Will Islam Overtake Christianity in 2075?
I was perusing some blogs about Islam and came across an article published by the Guardian, a UK newspaper that prints sensationalist type articles. The author, Harriet Sherwood, wrote the article "Islam set to become world's largest religion by 2075, study suggests," back in 2017. In my forthcoming book, Muslim Mechanics, I dispute that outcome for reasons I'll identify a little later on. What got my attention about the article are the comments that were listed. The people who commented appeared to be Muslim just from their tone, but their perception of what is happening is right on target.
First, I'll describe the content of the article. Second, I'll list the reasons I think they're wrong. Third, I'll list some of the comments, and fourth, I'll comment on their thoughts.
The Guardian article, published April 5, 2017, reflects a Pew Research Center article, "The Changing Global Religious Landscape," in which babies born to Muslims will begin to outnumber Christian births by 2035. Pew Research summarizes this global demographic study, and it shows population growth by religion. In a nutshell, in 2060, Christianity will still be the largest religion, but by 2075, Islam will be the largest.
Pundits have been predicting that Islam will overtake Christianity sometime within the next 30-50 years. The youth of their population and their family units' fertility is the basis of their growth projections. A family unit composed of a patriarch with several young wives could propagate their growth beyond expectations. However, there are two reasons why I do not believe that will happen.
First, looking at world population growth, some credible organizations backed by the United Nations' funding suggest that the world population will plateau by 2050-60. Climate change and environmental disorders are acknowledged as culprits causing famines, food shortages, and resource depletion. These problems will hit the poorer nations much worse than those with capital resources and technology to bail them out. As painful as it sounds, several Muslim countries fall into that category. The UN estimates 100 to 200 million people are facing crisis levels of starvation or worse.
Second, there are no developed Islamic countries like the United States, Japan, or Germany, in economic development. However, there are numerous emerging countries like Iran, Jordan, and Turkey. An emerging country is one with a high level of economic growth, usually through industrialization. On the other hand, developing countries have low levels of living and a heavy reliance on agriculture. Different sources designate anywhere from 45 to 50 states as an Islamic majority country. According to the World Bank, approximately 25% of these Islamic majority countries have per capita incomes that put their populations in the middle-class or better. This middle-income designation includes countries like Iran, Iraq, Jordan, Turkey, and Saudi Arabia.

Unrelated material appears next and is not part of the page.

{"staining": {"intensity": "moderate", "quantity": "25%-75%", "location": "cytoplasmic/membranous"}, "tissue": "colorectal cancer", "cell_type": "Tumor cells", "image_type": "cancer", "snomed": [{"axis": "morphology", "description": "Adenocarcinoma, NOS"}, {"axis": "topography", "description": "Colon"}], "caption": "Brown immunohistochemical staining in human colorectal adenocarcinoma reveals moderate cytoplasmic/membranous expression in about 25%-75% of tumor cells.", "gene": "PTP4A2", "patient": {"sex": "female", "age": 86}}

Where I am going with this argument is that a substantial number of Islamic countries have tasted the bitter fruit of capitalism. They are working hard to modernize their countries, and with modernization, women become emancipated; children cease to become a form of social security, and childbearing statistics shrink. We experienced this shrinkage in the West when families, in the space of two generations, shrank from 10-15 family members to two to four, it can happen throughout the Muslim world as countries move from developing country status to emerging country status. Take Iran; for example, Iran is one such nation where the fertility rate has collapsed. In 1969, the fertility rate was seven children per female. In 2015, there were between 1.6 and 1.8 children, a trend that points to national suicide.
What was entertaining about this Guardian article were the comments. Let me list just a few (I have not changed the spelling or the contents):
1. "Imagine thinking your religion is real because of having the most uneducated people in the world who are breeding fervently with caring about neither their children's quality of life nor future of the planet.

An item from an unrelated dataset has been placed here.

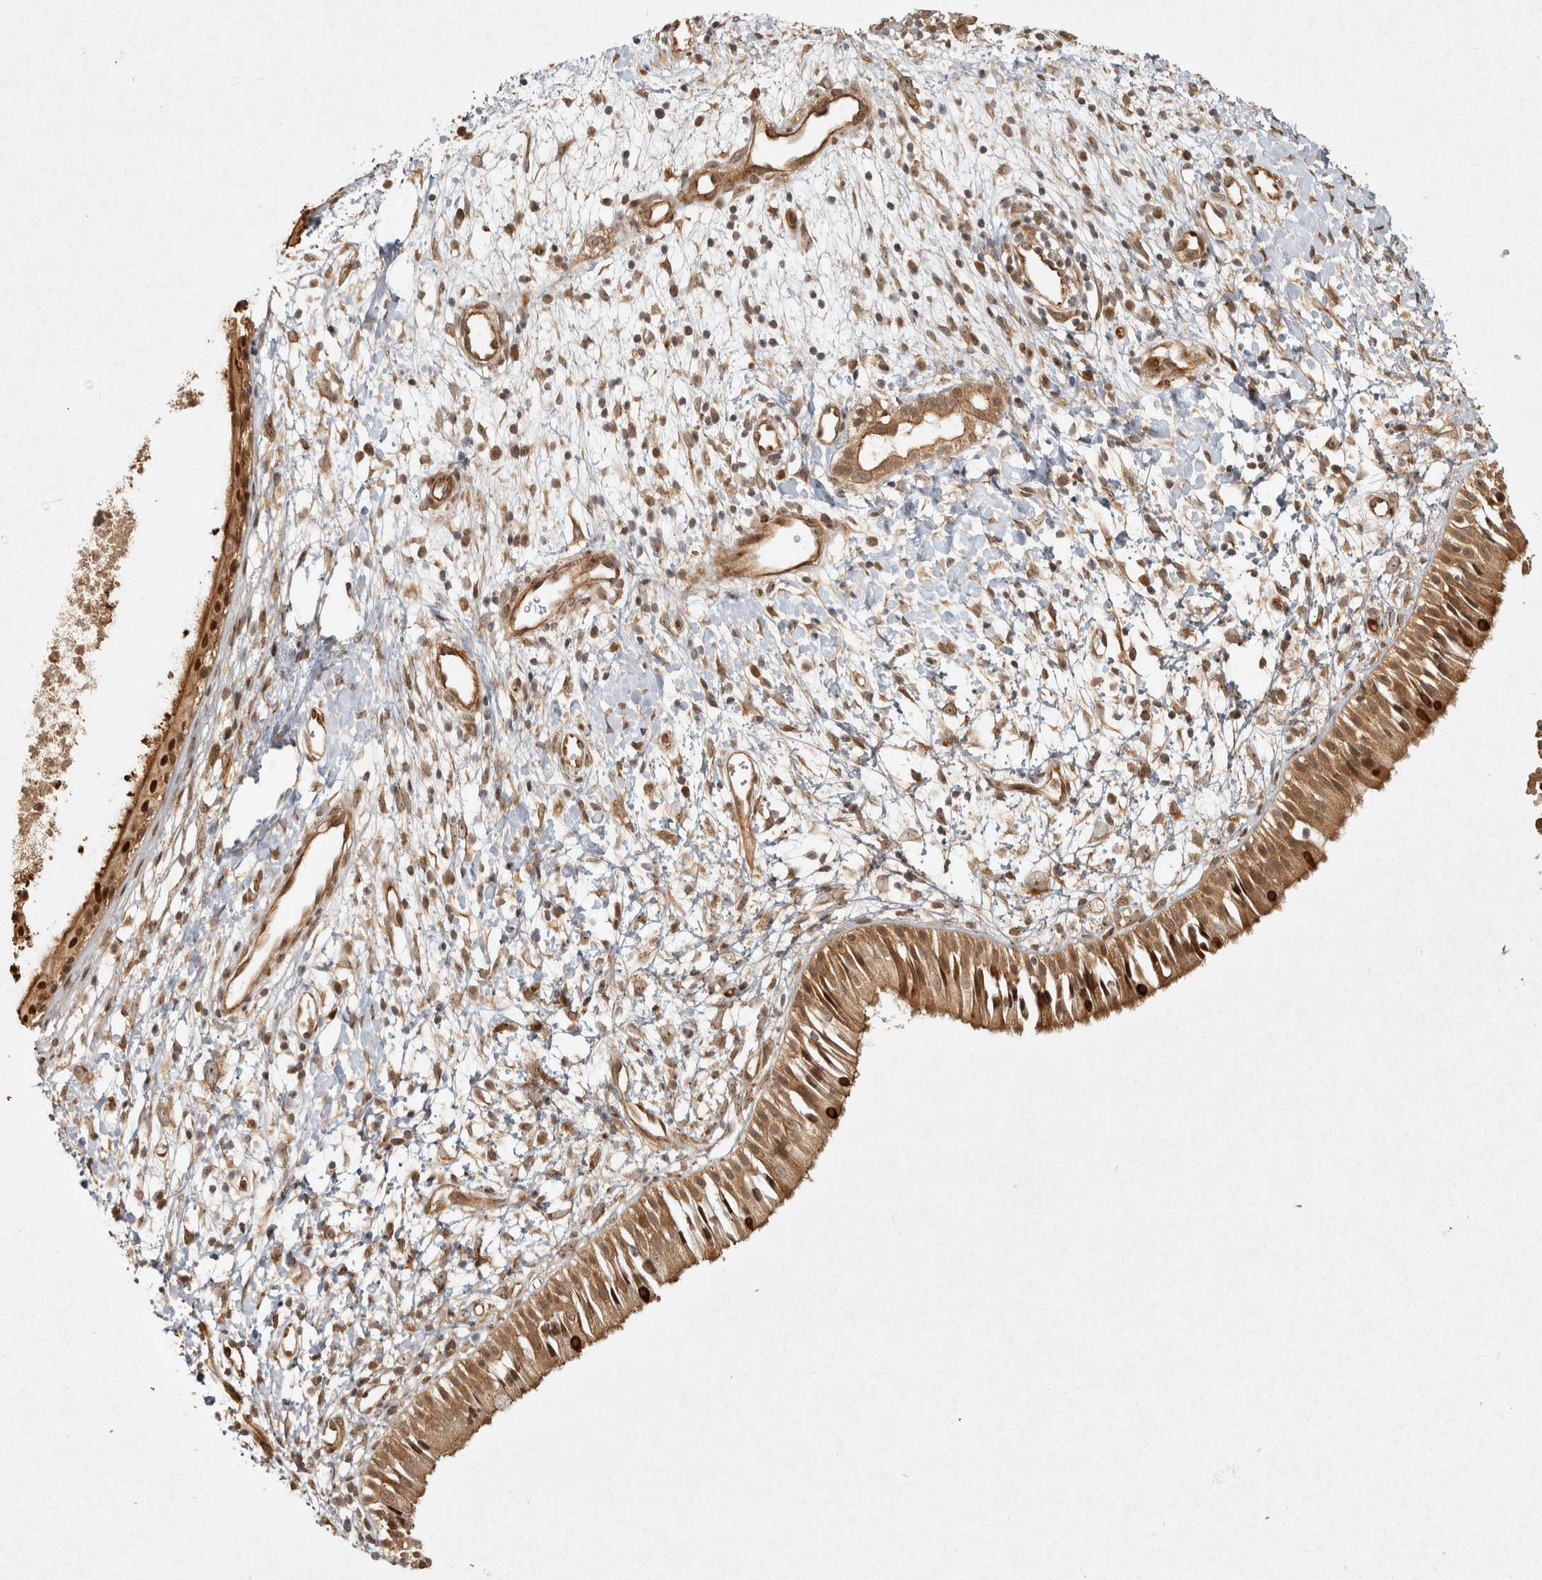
{"staining": {"intensity": "moderate", "quantity": ">75%", "location": "cytoplasmic/membranous,nuclear"}, "tissue": "nasopharynx", "cell_type": "Respiratory epithelial cells", "image_type": "normal", "snomed": [{"axis": "morphology", "description": "Normal tissue, NOS"}, {"axis": "topography", "description": "Nasopharynx"}], "caption": "Moderate cytoplasmic/membranous,nuclear protein expression is identified in approximately >75% of respiratory epithelial cells in nasopharynx. The protein of interest is stained brown, and the nuclei are stained in blue (DAB (3,3'-diaminobenzidine) IHC with brightfield microscopy, high magnification).", "gene": "CAMSAP2", "patient": {"sex": "male", "age": 22}}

2. As far as I'm concerned it already is the world's largest religion considering the majority of Christians don't even bother to practice. In any case we need quality not quantity, being the biggest is meaningless if it's inflated with people who don't practice.
3. Would agree with you. Would also say a lot of Muslims are not very practicing either. At least from what I see in the West.
4. True even among muslims a large part don't practice a lot except during the month of ramadhan perhaps.
5. Yes, I believe that is quite true. I know many "Christian" people who do not practice Christianity. I completely agree with you on all points. Ameen."
I think people who comment like this say what they feel about a situation because they can be anonymous and hidden from view. Comment 1 reflects the truth about Muslim demographics. A good portion of the babies are being born to poor indigent Muslims who have no hope for a quality of life. Comments 2,3,4, and 5 reflect that both Christians and Muslims are poor practitioners of the faith. Comment 2 also had a profound thought: "…being the biggest is meaningless if it's inflated with people who don't practice." That would apply to Christianity as well. Both religions now have their marching orders. Make faith meaningful to the individual so that they want to participate in it.